Online promotional marketer Aptimus said its fourth quarter revenues will be less than planned, due to unexpected shortcomings in its ability to collect funds from failing clients.
“After reviewing the composition of its revenues and reassessing the viability of certain of its clients served during the period, and the collectability of the corresponding revenues, Aptimus Inc. … has determined not to recognize a significant portion of its revenues for 4Q00,” the firm said in a statement.
Like most companies in the online marketing industry, Seattle-based Aptimus has been hard hit by the across-the-board downturn in Web ad spending, thanks to the shakeout in dot-com advertisers.

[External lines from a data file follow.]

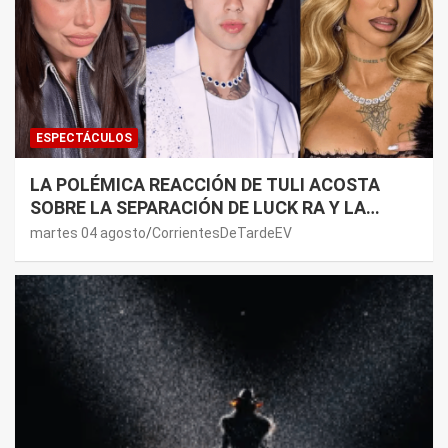
ESPECTÁCULOS
LA POLÉMICA REACCIÓN DE TULI ACOSTA
SOBRE LA SEPARACIÓN DE LUCK RA Y LA
JOAQUI: “¿MI VERDAD?”
martes 04 agosto
CorrientesDeTardeEV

The firm, which delivers targeted e-commerce offers in e-mail and through Web publishers, said it now expects fourth quarter’s revenues to come in between $2.2 million and $3.5 million.
This also will lead to a corresponding increase in expecting operating losses for the quarter to enlarge to $0.31 to $0.41 per share.

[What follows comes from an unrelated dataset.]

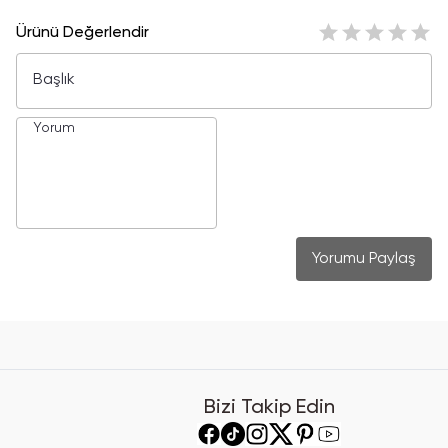
Ürünü Değerlendir
Yorumu Paylaş
Bizi Takip Edin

Wall Street analysts had been expecting the firm to post an operating loss of about $0.20 per share for the quarter, according to First Call/Thompson Financial estimates.
The news means that Aptimus’ fourth-quarter performance will come in at a fraction of its third quarter, when the firm posted revenues of $5.6 million and an operating loss of $3.4 million, or $0.22 per share. At the time, it beat its own guidance and analyst consensus, though it did lower revenue estimates from earlier predictions of more than $6 million.
Now, it seems the firm has yet another quarter of revenue disappointments for investors.
The company had earlier said it expects to hit profitability in the second half of 2001. It did not give any future guidance following Friday’s announcement, nor any indication of how the news might affect its full-year earnings.
Shares of APTM were trading down 30 percent at $0.59 at press time, well off its 52-week high of $36.4.